This FactCheck article does a pretty good job summarizing our recent baby formula issues. I'm reminded that when you hear "should immigrant babies get formula before American babies?" that a better question would be: so babies don't deserve formula merely because they're immigrants? And if the answer is "well, not before our babies do," then ask why the Greatest Nation on Earth should have to choose. Marcus Aurelius would shake his head at all of that.
Colorado Republican gubernatorial candidate wants to bring the Electoral College to Colorado statewide elections! Why a man would think "doing away with the popular vote for statewide elected officials" is a winning message is a bit of a mystery. If he were to somehow succeed in this nefarious plan, I can't say for sure our Supreme Court would strike it down, even though precedent commands it. Perhaps Sam Alito would say one-person-one-vote isn't a deeply-rooted enough right.
An anti-price-gouging bill aimed at oil corporations -- not the Windfall Profits Tax Act, but not a bad bill -- barely passed the House, with four House Democrats joining all Republicans in voting against it. Naturally Democrat anti-bill arguments were all hostage-taking: if we fight price-gouging, what will we do when we need more oil later? Why, you could argue against almost anything that way! If we put this CEO in jail for butchering his secretary and drinking her blood and eating the flesh from her bones, what'll we do when we need his leadership later? Of course, a truly great nation wouldn't need to answer that, because a truly great nation would train its people up into greatness. Clearly we've failed there with folks like Rep. Kathleen Rice, last heard helping to scuttle efforts to allow Medicare to negotiate drug prices.

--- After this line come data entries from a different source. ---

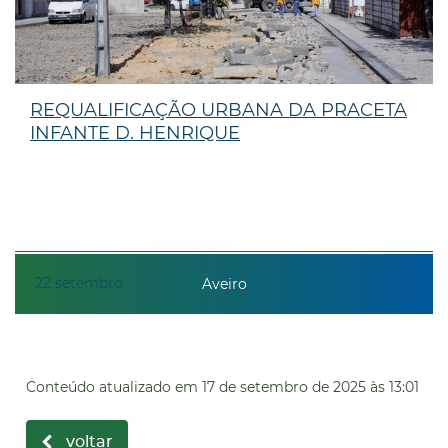
REQUALIFICAÇÃO URBANA DA PRACETA
INFANTE D. HENRIQUE
22
setembro
Aveiro
Conteúdo atualizado em
17 de setembro de 2025
às 13:01
voltar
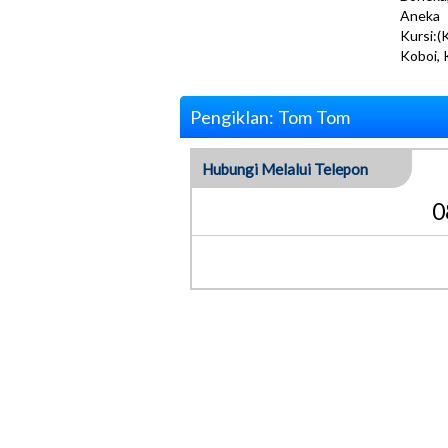
Aneka 
Kursi:(
Koboi, 
Pengiklan: Tom Tom
Hubungi Melalui Telepon
0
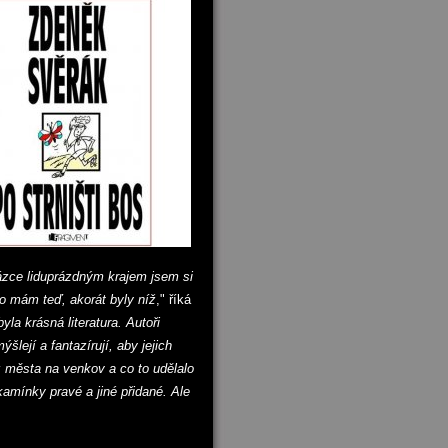
házce liduprázdným krajem jsem si
co mám teď, akorát byly níž
," říká
yla krásná literatura. Autoři
ýšlejí a fantazírují, aby jejich
z města na venkov a co to udělalo
kamínky pravé a jiné přidané. Ale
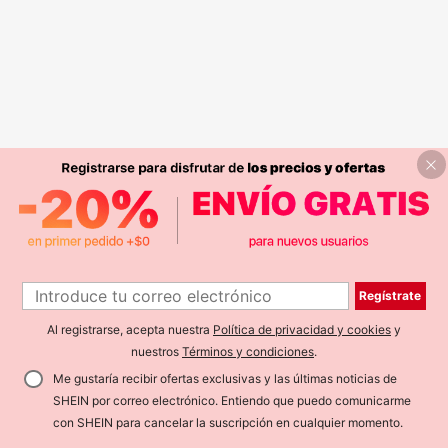
Regístrate
Al registrarse, acepta nuestra
Política de privacidad y cookies
y
nuestros
Términos y condiciones
.
Me gustaría recibir ofertas exclusivas y las últimas noticias de
SHEIN por correo electrónico. Entiendo que puedo comunicarme
con SHEIN para cancelar la suscripción en cualquier momento.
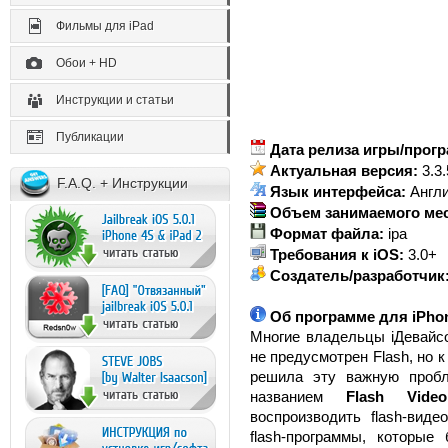
Фильмы для iPad
Обои + HD
Инструкции и статьи
Публикации
Дата релиза игры/прог
Актуальная версия:
3.3.
F.A.Q. + Инструкции
Язык интерфейса:
Англ
Объем занимаемого мест
Формат файла:
ipa
Требования к iOS:
3.0+
Создатель/разработчик
Об программе для iPhon
Многие владельцы iДевайсо
не предусмотрен Flash, но 
решила эту важную пробл
названием
Flash Vide
воспроизводить flash-виде
flash-программы, которые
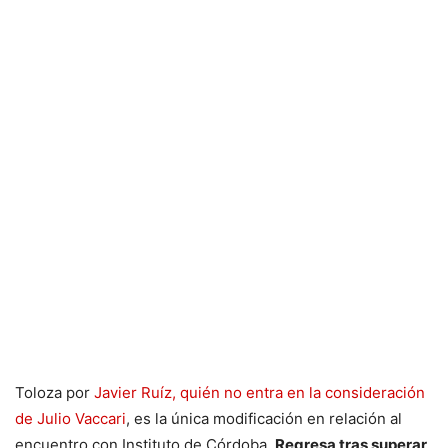
Toloza por
Javier Ruíz, quién no entra en la consideración
de Julio Vaccari
, es la única modificación en relación al
encuentro con Instituto de Córdoba.
Regresa tras superar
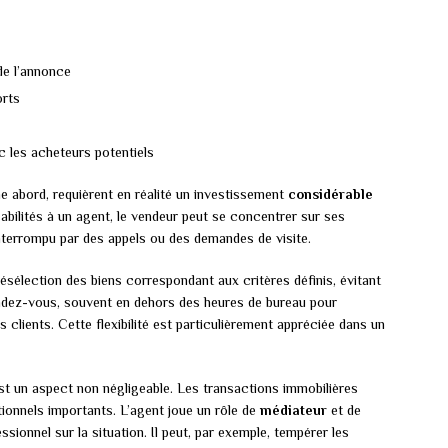
de l’annonce
orts
c les acheteurs potentiels
e abord, requièrent en réalité un investissement
considérable
bilités à un agent, le vendeur peut se concentrer sur ses
nterrompu par des appels ou des demandes de visite.
sélection des biens correspondant aux critères définis, évitant
 rendez-vous, souvent en dehors des heures de bureau pour
 clients. Cette flexibilité est particulièrement appréciée dans un
est un aspect non négligeable. Les transactions immobilières
ionnels importants. L’agent joue un rôle de
médiateur
et de
ssionnel sur la situation. Il peut, par exemple, tempérer les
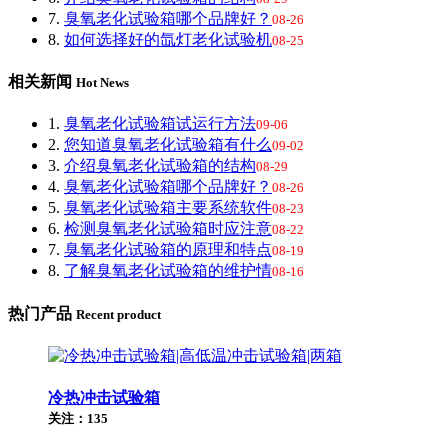
7.
臭氧老化试验箱哪个品牌好？
08-26
8.
如何选择好的氙灯老化试验机
08-25
相关新闻
Hot News
1.
臭氧老化试验箱试运行方法
09-06
2.
您知道臭氧老化试验箱有什么
09-02
3.
介绍臭氧老化试验箱的结构
08-29
4.
臭氧老化试验箱哪个品牌好？
08-26
5.
臭氧老化试验箱主要系统软件
08-23
6.
检测臭氧老化试验箱时应注意
08-22
7.
臭氧老化试验箱的原理和特点
08-19
8.
了解臭氧老化试验箱的维护情
08-16
热门产品
Recent product
冷热冲击试验箱
关注：135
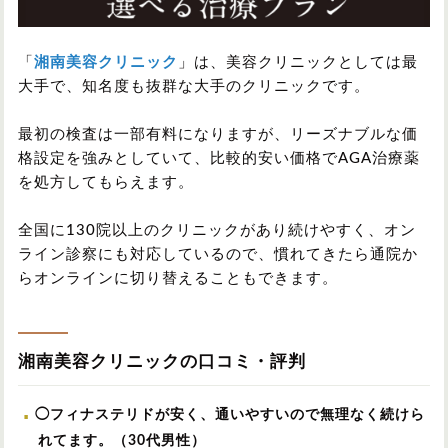
「
湘南美容クリニック
」は、美容クリニックとしては最
大手で、知名度も抜群な大手のクリニックです。
最初の検査は一部有料になりますが、リーズナブルな価
格設定を強みとしていて、比較的安い価格でAGA治療薬
を処方してもらえます。
全国に130院以上のクリニックがあり続けやすく、オン
ライン診察にも対応しているので、慣れてきたら通院か
らオンラインに切り替えることもできます。
湘南美容クリニックの口コミ・評判
◯フィナステリドが安く、通いやすいので無理なく続けら
れてます。（30代男性）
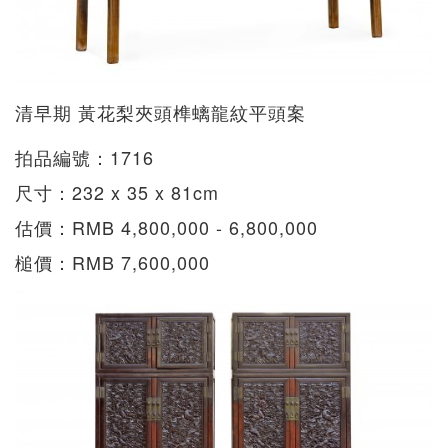
清早期 黃花梨夾頭榫螭龍紋平頭案
拍品編號：1716
尺寸：232 x 35 x 81cm
估價：RMB 4,800,000 - 6,800,000
槌價：RMB 7,600,000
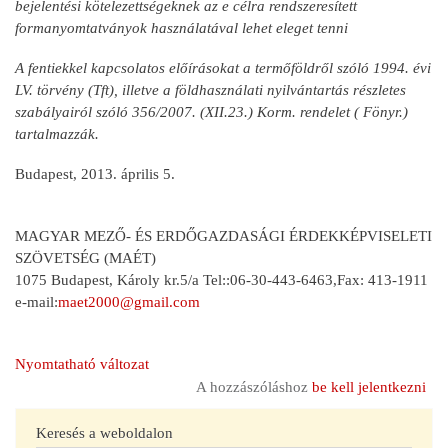
bejelentési kötelezettségeknek az e célra rendszeresített
formanyomtatványok használatával lehet eleget tenni
A fentiekkel kapcsolatos előírásokat a termőföldről szóló 1994. évi
LV. törvény (Tft), illetve a földhasználati nyilvántartás részletes
szabályairól szóló 356/2007. (XII.23.) Korm. rendelet ( Fönyr.)
tartalmazzák.
Budapest, 2013. április 5.
MAGYAR MEZŐ- ÉS ERDŐGAZDASÁGI ÉRDEKKÉPVISELETI
SZÖVETSÉG (MAÉT)
1075 Budapest, Károly kr.5/a Tel::06-30-443-6463,Fax: 413-1911
e-mail:
maet2000@gmail.com
Nyomtatható változat
A hozzászóláshoz
be kell jelentkezni
Keresés a weboldalon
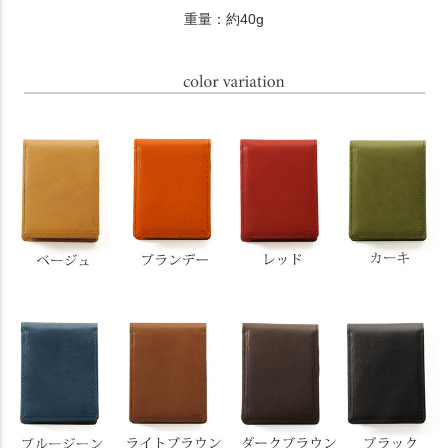
重量：約40g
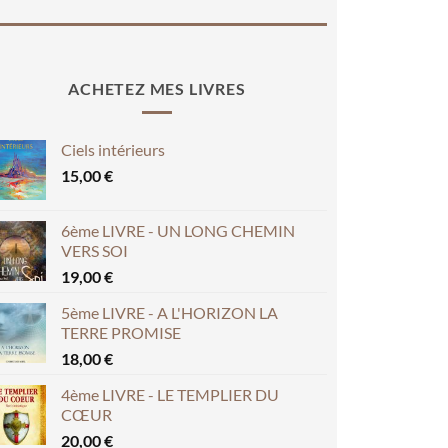
ACHETEZ MES LIVRES
Ciels intérieurs
15,00
€
6ème LIVRE - UN LONG CHEMIN
VERS SOI
19,00
€
5ème LIVRE - A L'HORIZON LA
TERRE PROMISE
18,00
€
4ème LIVRE - LE TEMPLIER DU
CŒUR
20,00
€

Hamilton Nolan at In These Times tells us that the Amazon Labor Union victory in Staten Island, NY, requires organizers to recognize that "all of the time unions spend arguing with one another over who has the right to organize which workers, in which industry, at which company is one gargantuan waste of time." You'd think unions would already have thought of that, being on the ropes for the last 40-odd years as the share of union workers in the economy has dwindles from around 33% to around 10%, but then being on the ropes against an economy that seems to grow more diabolical by the day may make you inclined to cling to what you've been doing and tell yourself you just need to do it harder. Still, as Mr. Nolan says, "(b)uilding multi-union coalitions requires unions to recognize the futility of arguing over jurisdiction, and instead do the opposite: combine forces and organize without freaking out over who gets to put their label on the end product."
When I read David Brooks telling us that liberals need to stop looking down on right-wingers and pretending that only they have a monopoly on understanding right and wrong, I am tempted to replace the word "liberal" with the word "right-winger" everywhere in that op-ed and guess what? It works about as well that way; liberals certainly have no monopoly on believing their way is the only way. David Brooks apparently didn't hear any right-wingers calling Iraq war opponents traitors 20 years ago, let alone right-wingers constantly calling liberals weak since time immemorial, and that's the kind of blind spot that'll never help you ingratiate yourself with your new Democrat friends. (And those of us who do not imagine a wall between what Mr. Brooks calls the "moral freedom" ethos and the "you are not your own" ethos won't be persuaded, or even enriched, by the last 36 paragraphs. We certainly won't be convinced that the conservative worldview's "existential()...crisis" is a recent phenomenon. That carcass has been stinking up the joint for years.)
Finally, a right-winger actually tells Congress, under oath, that "places like Washington, D.C." use fetuses to power street lamps. As with right-wing efforts to call everyone who doesn't beat up a gay person a "groomer," I think legal remedies already exist to redress such absurdities. Never mind that she actually said that under oath; anyone can pretend they thought what they said was true as far as they "knew." No, someone with standing to sue needs to sue her -- someone with decision-making power in the D.C. utility grid, perhaps? And no, her saying "places like Washington, D.C." won't give her wiggle room; everyone knows what she meant. Playing whack-a-mole with these lies won't save us, but getting the liars to pay in a court of law might.